## Material provided
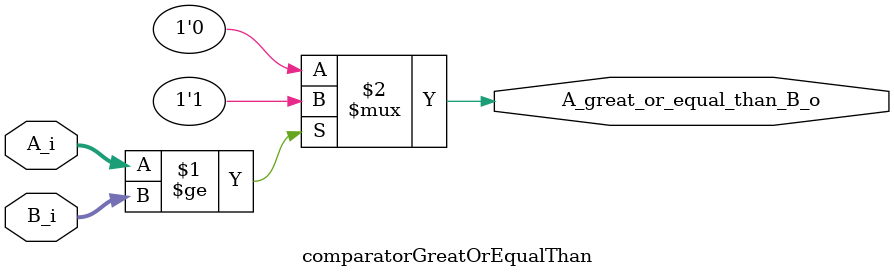
<source format=v>
module comparatorGreatOrEqualThan
#(
   parameter DATA_WIDTH = 32
)(
	input [DATA_WIDTH-1:0]  A_i,
	input [DATA_WIDTH-1:0]  B_i, 
	output                  A_great_or_equal_than_B_o
);

assign A_great_or_equal_than_B_o = ( $signed(A_i) >= $signed(B_i) ) ? 1'b1 :  1'b0;

endmodule

</source>
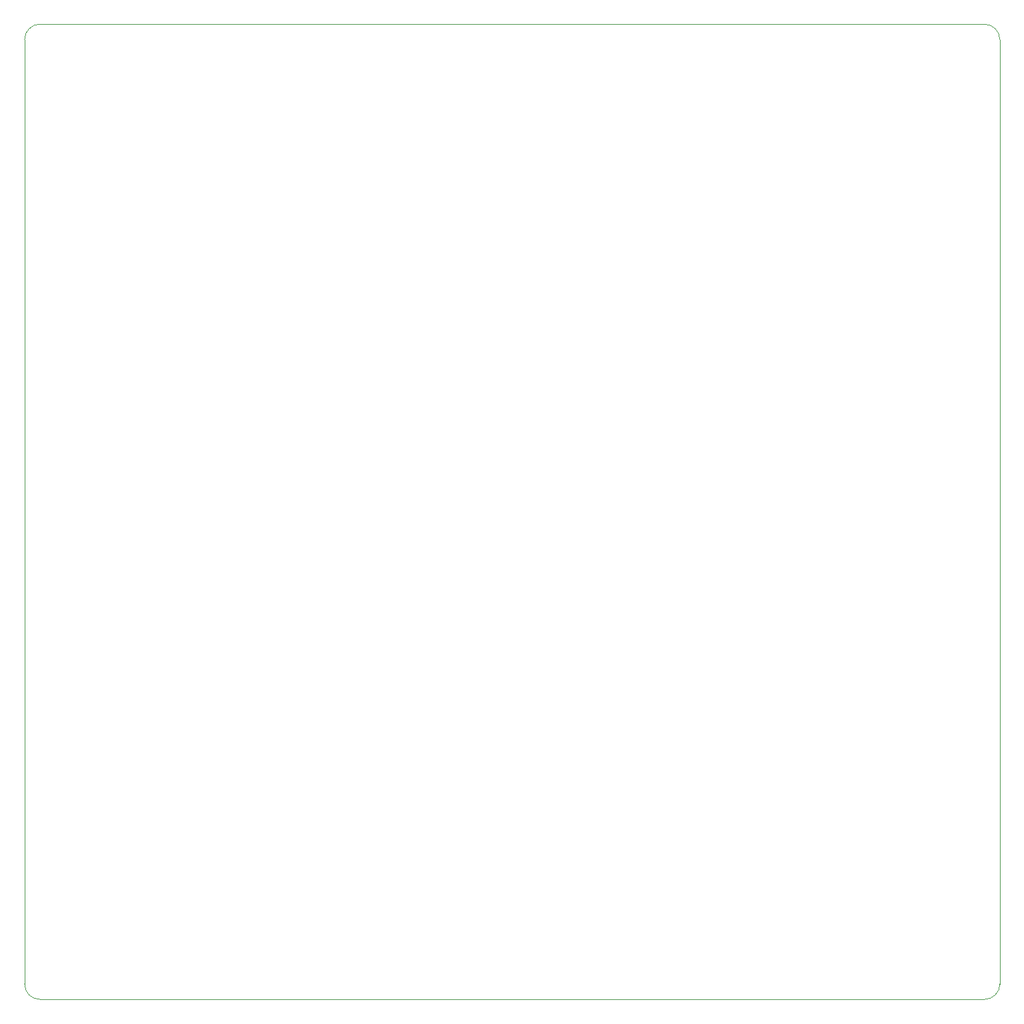
<source format=gbr>
%TF.GenerationSoftware,KiCad,Pcbnew,9.0.2*%
%TF.CreationDate,2025-06-05T18:46:37+02:00*%
%TF.ProjectId,morseboard-8088,6d6f7273-6562-46f6-9172-642d38303838,rev?*%
%TF.SameCoordinates,Original*%
%TF.FileFunction,Profile,NP*%
%FSLAX46Y46*%
G04 Gerber Fmt 4.6, Leading zero omitted, Abs format (unit mm)*
G04 Created by KiCad (PCBNEW 9.0.2) date 2025-06-05 18:46:37*
%MOMM*%
%LPD*%
G01*
G04 APERTURE LIST*
%TA.AperFunction,Profile*%
%ADD10C,0.050000*%
%TD*%
G04 APERTURE END LIST*
D10*
X27400000Y-153670000D02*
G75*
G02*
X25400000Y-151670000I0J2000000D01*
G01*
X25400000Y-28670000D02*
G75*
G02*
X27400000Y-26670000I2000000J0D01*
G01*
X152400000Y-151670000D02*
G75*
G02*
X150400000Y-153670000I-2000000J0D01*
G01*
X150400000Y-26670000D02*
G75*
G02*
X152400000Y-28670000I0J-2000000D01*
G01*
X25400000Y-151670000D02*
X25400000Y-28670000D01*
X150400000Y-153670000D02*
X27400000Y-153670000D01*
X27400000Y-26670000D02*
X150400000Y-26670000D01*
X152400000Y-28670000D02*
X152400000Y-151670000D01*
M02*

</source>
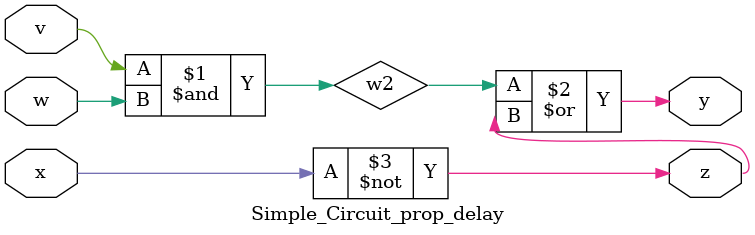
<source format=v>
module Simple_Circuit_prop_delay (v, w, x, y, z);
  output y, z;
  input  v, w, x;
  wire   w2;

  and  #(30) G1 (w2, v, w);
  not  #(10) G2 (z, x);
  or   #(20) G3 (y, w2, z);
endmodule

</source>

## Your goal
Please transcribe the material above exactly as written. Leave the pictures out.

## Solution to this exercise
<source format=v>
module comparatorGreatOrEqualThan
#(
   parameter DATA_WIDTH = 32
)(
	input [DATA_WIDTH-1:0]  A_i,
	input [DATA_WIDTH-1:0]  B_i, 
	output                  A_great_or_equal_than_B_o
);

assign A_great_or_equal_than_B_o = ( $signed(A_i) >= $signed(B_i) ) ? 1'b1 :  1'b0;

endmodule

</source>
<source format=gbr>
%TF.GenerationSoftware,KiCad,Pcbnew,9.0.2*%
%TF.CreationDate,2025-06-05T18:46:37+02:00*%
%TF.ProjectId,morseboard-8088,6d6f7273-6562-46f6-9172-642d38303838,rev?*%
%TF.SameCoordinates,Original*%
%TF.FileFunction,Profile,NP*%
%FSLAX46Y46*%
G04 Gerber Fmt 4.6, Leading zero omitted, Abs format (unit mm)*
G04 Created by KiCad (PCBNEW 9.0.2) date 2025-06-05 18:46:37*
%MOMM*%
%LPD*%
G01*
G04 APERTURE LIST*
%TA.AperFunction,Profile*%
%ADD10C,0.050000*%
%TD*%
G04 APERTURE END LIST*
D10*
X27400000Y-153670000D02*
G75*
G02*
X25400000Y-151670000I0J2000000D01*
G01*
X25400000Y-28670000D02*
G75*
G02*
X27400000Y-26670000I2000000J0D01*
G01*
X152400000Y-151670000D02*
G75*
G02*
X150400000Y-153670000I-2000000J0D01*
G01*
X150400000Y-26670000D02*
G75*
G02*
X152400000Y-28670000I0J-2000000D01*
G01*
X25400000Y-151670000D02*
X25400000Y-28670000D01*
X150400000Y-153670000D02*
X27400000Y-153670000D01*
X27400000Y-26670000D02*
X150400000Y-26670000D01*
X152400000Y-28670000D02*
X152400000Y-151670000D01*
M02*

</source>
<source format=v>
module Simple_Circuit_prop_delay (v, w, x, y, z);
  output y, z;
  input  v, w, x;
  wire   w2;

  and  #(30) G1 (w2, v, w);
  not  #(10) G2 (z, x);
  or   #(20) G3 (y, w2, z);
endmodule

</source>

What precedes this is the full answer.